- _Work order_: Among these records, which lines include "pinky"? Copy them out.

Collected data:

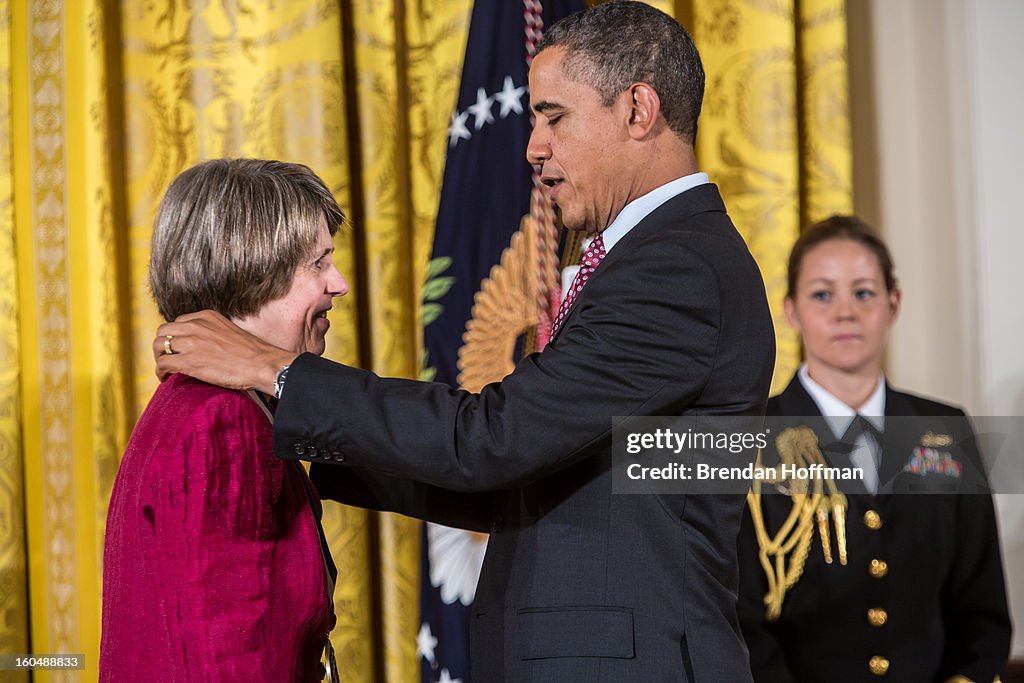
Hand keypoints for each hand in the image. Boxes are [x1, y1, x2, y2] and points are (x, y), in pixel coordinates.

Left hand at [154, 310, 296, 392]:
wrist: (262, 364)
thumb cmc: (253, 353)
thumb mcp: (230, 331)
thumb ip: (214, 333)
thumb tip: (206, 347)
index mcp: (207, 316)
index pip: (179, 322)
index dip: (176, 337)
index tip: (179, 348)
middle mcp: (196, 326)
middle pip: (163, 331)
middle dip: (162, 345)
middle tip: (167, 358)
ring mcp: (191, 343)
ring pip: (158, 345)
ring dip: (158, 358)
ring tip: (165, 369)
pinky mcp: (189, 361)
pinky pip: (163, 364)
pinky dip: (160, 372)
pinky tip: (165, 379)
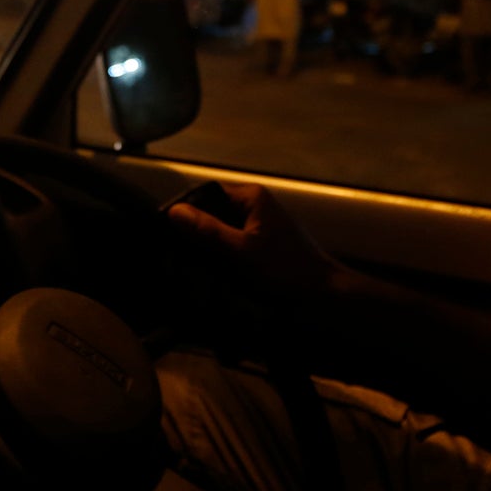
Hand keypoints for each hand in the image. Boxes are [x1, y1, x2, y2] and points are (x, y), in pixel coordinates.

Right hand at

- _Task output_:
pinky mcp: (189, 361)
pinky pip: (163, 364)
pinky dip: (160, 372)
pinky tip: (165, 379)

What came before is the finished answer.